Pathology

Pathology/C/47

Acute and chronic hepatitis

急性・慢性肝炎

1. Definition

  • Hepatitis = inflammation of the liver.
  • Acute vs chronic separated by 6 months duration.

2. Clinical Outcomes of Viral Hepatitis (5 patterns)

  1. Asymptomatic acute infection — detected only by ↑ serum aminotransferases.
  2. Acute viral hepatitis — 4 phases:
    1. Incubation
    2. Symptomatic (non-specific: malaise, fatigue, N/V, fever, weight loss)
    3. Icteric (jaundice; HAV yes, ~50 % HBV, rarely HCV)
    4. Convalescence
  3. Chronic hepatitis — symptomatic / relapsing > 6 months with histologic inflammation + necrosis; often silent.
  4. Fulminant hepatitis — acute liver failure from massive necrosis.
  5. Carrier state — transmits virus without symptoms; HBV, HCV, HDV only.

3. Hepatitis Viruses — Comparison

Virus Transmission Acute Chronic Fulminant Carrier Incubation Vaccine
HAV Fecal-oral ± (rare) 15–50 d
HBV Parenteral / vertical / sexual 60–90 d
HCV Blood often subclinical ✓✓ ± 7–8 wk
HDV Parenteral / sexual (needs HBV) 60–90 d via HBV
HEV Fecal-oral ✓ (pregnancy!) 4–5 wk

Key features per virus

  • HAV: short-lived, benign self-limited; replicates in hepatocytes → apoptosis. No chronic / carrier. Vaccine available.
  • HBV: not directly cytotoxic — integrates genome → viral antigens on hepatocyte surface → immune-mediated apoptosis.
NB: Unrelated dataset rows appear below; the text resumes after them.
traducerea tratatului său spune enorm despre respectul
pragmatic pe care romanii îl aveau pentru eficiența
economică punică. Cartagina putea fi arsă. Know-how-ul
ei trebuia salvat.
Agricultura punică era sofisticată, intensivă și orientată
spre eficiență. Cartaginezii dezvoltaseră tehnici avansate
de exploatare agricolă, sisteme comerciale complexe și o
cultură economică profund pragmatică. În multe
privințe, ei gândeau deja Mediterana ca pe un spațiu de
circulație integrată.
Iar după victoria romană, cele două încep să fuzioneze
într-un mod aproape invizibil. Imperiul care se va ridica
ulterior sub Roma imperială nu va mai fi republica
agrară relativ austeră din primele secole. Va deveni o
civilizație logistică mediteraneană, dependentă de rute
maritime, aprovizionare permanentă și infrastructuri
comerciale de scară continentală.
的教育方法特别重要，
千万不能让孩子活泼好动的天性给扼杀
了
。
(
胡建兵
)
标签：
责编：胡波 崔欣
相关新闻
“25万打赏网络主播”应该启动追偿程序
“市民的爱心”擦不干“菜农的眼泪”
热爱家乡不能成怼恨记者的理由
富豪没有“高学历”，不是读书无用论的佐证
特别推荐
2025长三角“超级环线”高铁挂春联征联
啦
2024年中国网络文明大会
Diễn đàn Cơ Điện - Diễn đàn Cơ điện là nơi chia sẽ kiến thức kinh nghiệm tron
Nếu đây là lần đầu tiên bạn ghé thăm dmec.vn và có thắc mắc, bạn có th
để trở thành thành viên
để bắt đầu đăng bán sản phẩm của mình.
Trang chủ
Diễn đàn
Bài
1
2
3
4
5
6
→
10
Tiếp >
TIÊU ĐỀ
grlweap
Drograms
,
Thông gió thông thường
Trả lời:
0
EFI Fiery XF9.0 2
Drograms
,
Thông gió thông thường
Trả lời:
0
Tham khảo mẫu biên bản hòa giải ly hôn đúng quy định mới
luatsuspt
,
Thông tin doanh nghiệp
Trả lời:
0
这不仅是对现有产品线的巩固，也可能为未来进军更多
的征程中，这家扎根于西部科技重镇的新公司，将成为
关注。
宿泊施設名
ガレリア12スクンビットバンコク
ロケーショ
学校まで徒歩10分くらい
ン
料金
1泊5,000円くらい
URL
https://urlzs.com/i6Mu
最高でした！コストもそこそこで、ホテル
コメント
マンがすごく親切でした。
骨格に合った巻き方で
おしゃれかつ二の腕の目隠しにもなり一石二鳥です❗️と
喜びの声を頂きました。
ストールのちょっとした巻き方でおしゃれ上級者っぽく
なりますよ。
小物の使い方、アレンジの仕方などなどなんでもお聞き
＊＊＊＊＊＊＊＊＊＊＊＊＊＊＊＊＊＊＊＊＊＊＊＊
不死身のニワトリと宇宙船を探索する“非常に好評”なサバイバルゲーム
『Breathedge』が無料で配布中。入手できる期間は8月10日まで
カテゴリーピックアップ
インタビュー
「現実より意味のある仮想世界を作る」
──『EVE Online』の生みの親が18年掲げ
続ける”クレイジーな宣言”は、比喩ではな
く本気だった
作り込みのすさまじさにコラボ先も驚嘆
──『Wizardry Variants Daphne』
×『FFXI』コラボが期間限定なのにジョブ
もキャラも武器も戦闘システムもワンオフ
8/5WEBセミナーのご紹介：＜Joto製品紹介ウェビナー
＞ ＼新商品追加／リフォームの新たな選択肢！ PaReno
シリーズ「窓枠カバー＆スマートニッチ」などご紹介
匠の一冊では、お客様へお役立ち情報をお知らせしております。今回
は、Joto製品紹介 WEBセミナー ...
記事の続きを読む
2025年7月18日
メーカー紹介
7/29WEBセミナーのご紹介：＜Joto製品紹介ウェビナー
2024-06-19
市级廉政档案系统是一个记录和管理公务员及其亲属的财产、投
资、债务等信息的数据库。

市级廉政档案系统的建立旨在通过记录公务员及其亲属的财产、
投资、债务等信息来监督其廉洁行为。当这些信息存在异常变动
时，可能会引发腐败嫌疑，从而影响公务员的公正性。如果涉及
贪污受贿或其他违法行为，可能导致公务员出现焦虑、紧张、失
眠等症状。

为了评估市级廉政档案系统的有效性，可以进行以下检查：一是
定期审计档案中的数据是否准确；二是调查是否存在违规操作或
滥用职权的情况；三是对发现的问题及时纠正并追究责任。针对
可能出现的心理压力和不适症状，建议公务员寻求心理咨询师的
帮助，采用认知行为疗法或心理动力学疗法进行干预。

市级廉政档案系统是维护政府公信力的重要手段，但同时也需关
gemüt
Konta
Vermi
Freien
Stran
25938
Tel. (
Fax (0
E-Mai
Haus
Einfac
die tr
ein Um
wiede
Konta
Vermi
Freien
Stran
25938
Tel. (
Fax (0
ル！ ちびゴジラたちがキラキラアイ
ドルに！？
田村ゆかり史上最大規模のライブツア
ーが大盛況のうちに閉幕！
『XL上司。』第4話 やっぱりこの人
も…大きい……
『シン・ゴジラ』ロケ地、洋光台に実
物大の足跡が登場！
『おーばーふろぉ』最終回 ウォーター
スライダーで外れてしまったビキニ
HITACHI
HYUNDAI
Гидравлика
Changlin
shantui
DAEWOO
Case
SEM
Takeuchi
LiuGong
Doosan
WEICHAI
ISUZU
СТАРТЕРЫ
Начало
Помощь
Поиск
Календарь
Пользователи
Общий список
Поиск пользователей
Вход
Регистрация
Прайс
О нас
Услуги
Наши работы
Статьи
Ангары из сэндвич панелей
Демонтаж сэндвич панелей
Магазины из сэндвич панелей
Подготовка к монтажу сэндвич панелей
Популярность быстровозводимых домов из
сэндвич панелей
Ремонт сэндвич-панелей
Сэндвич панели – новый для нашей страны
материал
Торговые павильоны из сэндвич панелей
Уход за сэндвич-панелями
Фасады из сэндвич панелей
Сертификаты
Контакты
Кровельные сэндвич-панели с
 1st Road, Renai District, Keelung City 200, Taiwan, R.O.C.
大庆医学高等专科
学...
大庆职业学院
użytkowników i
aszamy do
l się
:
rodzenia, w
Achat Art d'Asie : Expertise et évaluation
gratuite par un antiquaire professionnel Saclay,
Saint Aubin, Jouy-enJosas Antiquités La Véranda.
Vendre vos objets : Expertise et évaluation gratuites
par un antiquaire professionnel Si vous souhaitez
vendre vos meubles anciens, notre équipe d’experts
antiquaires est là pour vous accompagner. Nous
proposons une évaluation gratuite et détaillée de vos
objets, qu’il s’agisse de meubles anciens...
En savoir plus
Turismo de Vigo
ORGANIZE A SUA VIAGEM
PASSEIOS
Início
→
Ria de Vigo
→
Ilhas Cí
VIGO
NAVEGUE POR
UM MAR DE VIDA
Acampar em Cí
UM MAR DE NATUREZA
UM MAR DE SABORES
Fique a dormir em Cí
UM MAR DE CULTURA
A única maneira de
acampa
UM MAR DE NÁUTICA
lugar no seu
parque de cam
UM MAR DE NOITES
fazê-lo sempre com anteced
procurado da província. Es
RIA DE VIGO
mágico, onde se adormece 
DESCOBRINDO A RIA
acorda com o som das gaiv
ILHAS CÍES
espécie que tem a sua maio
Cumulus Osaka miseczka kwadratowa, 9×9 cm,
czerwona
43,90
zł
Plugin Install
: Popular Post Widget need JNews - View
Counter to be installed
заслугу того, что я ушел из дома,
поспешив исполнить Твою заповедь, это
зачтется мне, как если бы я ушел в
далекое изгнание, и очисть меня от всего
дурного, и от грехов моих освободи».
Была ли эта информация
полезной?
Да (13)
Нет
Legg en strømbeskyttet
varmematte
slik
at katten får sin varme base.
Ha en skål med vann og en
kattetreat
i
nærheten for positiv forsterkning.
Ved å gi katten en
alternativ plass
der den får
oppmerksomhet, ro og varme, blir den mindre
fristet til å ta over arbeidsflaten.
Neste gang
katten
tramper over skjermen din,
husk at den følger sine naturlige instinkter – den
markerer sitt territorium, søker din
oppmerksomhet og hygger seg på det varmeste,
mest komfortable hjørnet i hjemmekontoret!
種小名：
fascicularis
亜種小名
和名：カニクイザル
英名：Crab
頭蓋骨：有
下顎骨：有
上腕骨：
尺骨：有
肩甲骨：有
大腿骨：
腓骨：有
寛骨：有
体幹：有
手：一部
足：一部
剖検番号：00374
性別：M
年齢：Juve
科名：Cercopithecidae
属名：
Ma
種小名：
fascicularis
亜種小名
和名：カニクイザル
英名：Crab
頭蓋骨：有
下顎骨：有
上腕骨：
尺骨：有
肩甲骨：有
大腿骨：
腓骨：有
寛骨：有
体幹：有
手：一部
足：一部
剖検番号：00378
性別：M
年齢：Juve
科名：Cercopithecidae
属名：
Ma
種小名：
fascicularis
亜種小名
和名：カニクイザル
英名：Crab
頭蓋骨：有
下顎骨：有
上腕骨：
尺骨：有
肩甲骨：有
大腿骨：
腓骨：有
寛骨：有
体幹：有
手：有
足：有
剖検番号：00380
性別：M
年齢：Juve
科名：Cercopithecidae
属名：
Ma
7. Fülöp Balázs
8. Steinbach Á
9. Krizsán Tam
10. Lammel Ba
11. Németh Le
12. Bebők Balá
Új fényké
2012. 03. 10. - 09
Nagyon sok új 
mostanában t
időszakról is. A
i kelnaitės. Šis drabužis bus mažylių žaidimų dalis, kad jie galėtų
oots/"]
Can cause all forms (acute, chronic, fulminant, cirrhosis, carrier).
  • HCV: almost exclusively chronic; same pathomechanism as HBV. Persistent infection = hallmark; ~20 % → cirrhosis; ↑ risk HCC.
  • HDV: requires HBV co-infection (uses HBsAg). IV drug users. IgM anti-HDV = best marker. HBV vaccine protects.
  • HEV: water-borne fecal-oral; self-limited; high mortality in pregnant women.

4. Acute Hepatitis

  • Prodrome: flu-like (malaise, myalgia, fever, N/V) → jaundice + abdominal discomfort.
  • Morphology:
    • Hepatocyte swelling (ballooning degeneration)
    • Cholestasis — bile in canaliculi, brown hepatocyte pigment
    • Bile duct proliferation in inflamed portal tracts
  • Etiology: viral hepatitis, yellow fever, non-viral infections, alcohol, toxins, drugs.
  • Labs: markedly ↑ AST/ALT (ASAT/ALAT) + jaundice.

5. Chronic Hepatitis

  • Inflammation + necrosis lasting > 6 months; may persist or progress to cirrhosis.
  • Causes:
    • Hepatitis viruses (esp. HCV)
    • Wilson disease (AR, copper deposition)
    • α1-antitrypsin deficiency (A1AT accumulates in hepatocytes)
    • Chronic alcoholism
    • Drugs
    • Autoimmune hepatitis
  • Pathogenesis: HCV is notorious for chronic → cirrhosis.

Clinical

  • Variable; often mild or asymptomatic.
  • Stigmata of chronic liver disease: spider angioma, palmar erythema, mild hepatomegaly, hepatic tenderness.
  • Major cause of death → cirrhotic complications: liver failure, encephalopathy, HCC, hematemesis from variceal bleeding.

💡 High-yield: HAV / HEV = fecal-oral, acute only (HEV → fulminant in pregnancy). HBV = parenteral/sexual/vertical, integrates DNA, can do all forms incl. carrier. HCV = chronic king (~20 % → cirrhosis, ↑ HCC). HDV needs HBV. Chronic hepatitis (>6 mo): HCV, Wilson, α1-AT, autoimmune, alcohol, drugs. Stigmata of chronic liver dz: spider angioma + palmar erythema.